_Selection:_
○ ○ ○
On Thu, Jan 28, 2021 at 03:25:46PM +0000, Marek Klein wrote:

> > On Wed, Jan 27, 2021 at 08:39:46AM +0100, Otto Moerbeek wrote:
> > 
> > > On Tue, Jan 26, 2021 at 04:08:40PM +0000, Marek Klein wrote:
> > >
> > > > Hi,
> > > >
> > > > We are working on an appliance like product that is based on OpenBSD.
> > > > Recently we found out that our performance critical C++ program is
> > > > ~2.5 times slower on OpenBSD compared to Ubuntu 20.04.
> > > >
> > > > The program basically just reads data from stdin, does some
> > > > transformation of the data, and returns the result on stdout, thus
> > > > the program does not perform any further I/O operations nor interacts
> > > > with other programs. We extensively use the C++ standard library string
> > > > class for manipulation of data.
> > > >
> > > > We started searching for the reason, and eliminated I/O as a factor.
> > > > During some experiments we found out that one, perhaps not the only
> > > > one, factor is OpenBSD's memory management. To test this assumption we
> > > > wrote a simple program that allocates and frees memory in a loop.
> > > > Something like:
> > > >
> > > > for (...) {
> > > >   void *buffer = malloc(...);
> > > >   ...
> > > >   free(buffer);
> > > > }
> > > >
> > > > We compiled it on OpenBSD with clang
> > > > $ /usr/bin/c++ --version
> > > > OpenBSD clang version 10.0.1
> > > > Target: amd64-unknown-openbsd6.8
> > > > Thread model: posix
> > > > InstalledDir: /usr/bin
> > > >
> > > > using options '-O3 -DNDEBUG -std=gnu++11' and ran it without memory
> > > > junking.
○ ○ ○
_Listed entries:_
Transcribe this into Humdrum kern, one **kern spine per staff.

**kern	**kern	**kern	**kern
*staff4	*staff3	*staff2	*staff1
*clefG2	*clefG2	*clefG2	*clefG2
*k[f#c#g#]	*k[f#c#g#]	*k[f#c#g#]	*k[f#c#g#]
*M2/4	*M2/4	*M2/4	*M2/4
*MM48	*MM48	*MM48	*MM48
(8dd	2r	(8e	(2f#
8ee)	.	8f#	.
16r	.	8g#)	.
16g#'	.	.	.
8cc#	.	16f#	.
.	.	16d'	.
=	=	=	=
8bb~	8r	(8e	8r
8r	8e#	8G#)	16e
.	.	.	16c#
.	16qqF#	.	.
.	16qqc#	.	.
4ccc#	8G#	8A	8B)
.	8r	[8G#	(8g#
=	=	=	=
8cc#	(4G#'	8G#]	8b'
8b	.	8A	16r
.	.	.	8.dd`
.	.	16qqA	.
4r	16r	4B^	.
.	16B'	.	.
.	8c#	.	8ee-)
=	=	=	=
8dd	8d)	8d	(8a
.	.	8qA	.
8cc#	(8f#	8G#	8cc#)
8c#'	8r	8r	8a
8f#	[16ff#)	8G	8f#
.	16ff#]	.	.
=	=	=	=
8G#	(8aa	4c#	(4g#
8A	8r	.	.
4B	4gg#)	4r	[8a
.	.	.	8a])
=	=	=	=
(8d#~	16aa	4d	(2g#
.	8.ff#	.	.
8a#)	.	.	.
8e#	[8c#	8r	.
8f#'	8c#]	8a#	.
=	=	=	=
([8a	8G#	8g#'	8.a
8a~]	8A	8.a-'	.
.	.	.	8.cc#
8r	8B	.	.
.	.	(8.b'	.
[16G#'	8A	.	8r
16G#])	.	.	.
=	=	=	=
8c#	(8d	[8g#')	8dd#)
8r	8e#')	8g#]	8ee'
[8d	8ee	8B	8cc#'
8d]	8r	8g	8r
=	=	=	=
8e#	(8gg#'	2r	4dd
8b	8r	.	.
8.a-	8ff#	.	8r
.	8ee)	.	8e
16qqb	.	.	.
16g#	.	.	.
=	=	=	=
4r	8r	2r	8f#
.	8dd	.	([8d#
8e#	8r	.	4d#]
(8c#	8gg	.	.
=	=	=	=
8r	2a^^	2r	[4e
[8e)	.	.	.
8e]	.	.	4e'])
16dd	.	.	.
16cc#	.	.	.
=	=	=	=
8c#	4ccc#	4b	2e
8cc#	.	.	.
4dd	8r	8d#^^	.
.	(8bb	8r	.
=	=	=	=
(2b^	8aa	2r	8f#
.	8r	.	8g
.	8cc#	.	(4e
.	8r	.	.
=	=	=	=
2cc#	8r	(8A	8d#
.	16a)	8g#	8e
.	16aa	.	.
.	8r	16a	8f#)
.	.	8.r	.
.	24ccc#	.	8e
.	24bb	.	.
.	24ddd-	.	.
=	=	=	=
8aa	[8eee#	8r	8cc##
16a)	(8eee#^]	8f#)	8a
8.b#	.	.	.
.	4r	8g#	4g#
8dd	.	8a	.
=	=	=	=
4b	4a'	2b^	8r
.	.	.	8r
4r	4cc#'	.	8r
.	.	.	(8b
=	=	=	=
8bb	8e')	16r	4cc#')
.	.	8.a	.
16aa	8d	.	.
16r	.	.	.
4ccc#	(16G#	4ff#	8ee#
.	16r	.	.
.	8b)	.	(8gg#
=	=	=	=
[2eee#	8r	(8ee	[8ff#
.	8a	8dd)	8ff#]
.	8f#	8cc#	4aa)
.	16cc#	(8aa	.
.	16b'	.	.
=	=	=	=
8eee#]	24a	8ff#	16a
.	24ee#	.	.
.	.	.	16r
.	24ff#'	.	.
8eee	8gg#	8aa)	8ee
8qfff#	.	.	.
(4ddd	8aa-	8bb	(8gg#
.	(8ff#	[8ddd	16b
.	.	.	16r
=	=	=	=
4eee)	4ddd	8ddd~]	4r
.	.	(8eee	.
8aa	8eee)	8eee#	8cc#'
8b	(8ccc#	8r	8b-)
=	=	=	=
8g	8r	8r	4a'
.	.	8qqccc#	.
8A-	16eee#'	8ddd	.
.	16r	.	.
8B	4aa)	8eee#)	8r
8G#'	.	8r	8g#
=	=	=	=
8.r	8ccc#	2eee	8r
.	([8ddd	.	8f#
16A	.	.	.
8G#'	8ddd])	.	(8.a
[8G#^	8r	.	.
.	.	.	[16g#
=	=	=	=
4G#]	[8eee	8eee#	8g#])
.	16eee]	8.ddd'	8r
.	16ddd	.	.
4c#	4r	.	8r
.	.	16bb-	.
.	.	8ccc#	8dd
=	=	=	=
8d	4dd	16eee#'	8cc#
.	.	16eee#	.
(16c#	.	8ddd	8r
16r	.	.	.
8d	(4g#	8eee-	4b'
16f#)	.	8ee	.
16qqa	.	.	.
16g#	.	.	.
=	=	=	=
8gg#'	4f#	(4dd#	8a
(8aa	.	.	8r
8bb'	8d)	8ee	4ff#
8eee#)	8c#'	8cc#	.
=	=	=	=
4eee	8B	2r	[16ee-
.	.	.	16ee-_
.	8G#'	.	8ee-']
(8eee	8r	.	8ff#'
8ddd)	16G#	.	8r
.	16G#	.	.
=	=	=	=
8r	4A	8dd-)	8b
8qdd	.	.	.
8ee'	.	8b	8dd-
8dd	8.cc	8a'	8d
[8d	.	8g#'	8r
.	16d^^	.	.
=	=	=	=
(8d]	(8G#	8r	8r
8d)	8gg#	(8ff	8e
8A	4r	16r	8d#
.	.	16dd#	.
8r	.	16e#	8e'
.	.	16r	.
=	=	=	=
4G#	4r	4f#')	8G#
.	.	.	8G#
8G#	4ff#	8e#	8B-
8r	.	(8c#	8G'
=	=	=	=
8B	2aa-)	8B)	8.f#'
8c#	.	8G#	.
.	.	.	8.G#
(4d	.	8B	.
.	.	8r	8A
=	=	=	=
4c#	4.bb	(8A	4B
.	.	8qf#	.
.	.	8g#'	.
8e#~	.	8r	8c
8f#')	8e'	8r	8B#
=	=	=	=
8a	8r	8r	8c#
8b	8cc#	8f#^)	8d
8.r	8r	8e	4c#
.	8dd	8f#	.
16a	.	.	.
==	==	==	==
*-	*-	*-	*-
○ ○ ○
_Objective 1:_
According to the OpenBSD performance thread, how much slower was the C++ program on OpenBSD than on Ubuntu 20.04?
_Objective 2:_
Proceed with the OpenBSD performance thread, starting after its final sentence.
The material shown above is drawn from a separate source.

_Written reply 1:_
About 2.5 times slower.

_Written reply 2:_
> > > >
> > > > $ time MALLOC_OPTIONS=jj ./memory_allocs --cycles 123456789 --size
> > 1024
> > > >
> > > > real    0m27.218s
> > > > user    0m27.220s
> > > > sys     0m0.020s
> > > >
> > > > We compiled the same program on Ubuntu 20.04 with g++
> > > > $ /usr/bin/c++ --version
> > > > c++ (Ubuntu 9.3.0-17ubuntu1~20.04) 9.3.0
> > > >
> > > > using the same options '-O3 -DNDEBUG -std=gnu++11'
> > > >
> > > > $ time ./memory_allocs --cycles 123456789 --size 1024
> > > >
> > > > real    0m1,920s
> > > > user    0m1,915s
> > > > sys     0m0,004s
> > > >
> > > > Both systems were tested in the same virtualized environment (VSphere),
> > > > thus we can assume the "hardware" is the same.
> > > >
> > > > Given the virtual environment, the tests might not be scientifically
> > > > the best choice, but they serve the observation well enough. We
> > > > actually ruled out virtualization as a cause in other tests.
> > >
> > > Short story: the slowness is because you get more security.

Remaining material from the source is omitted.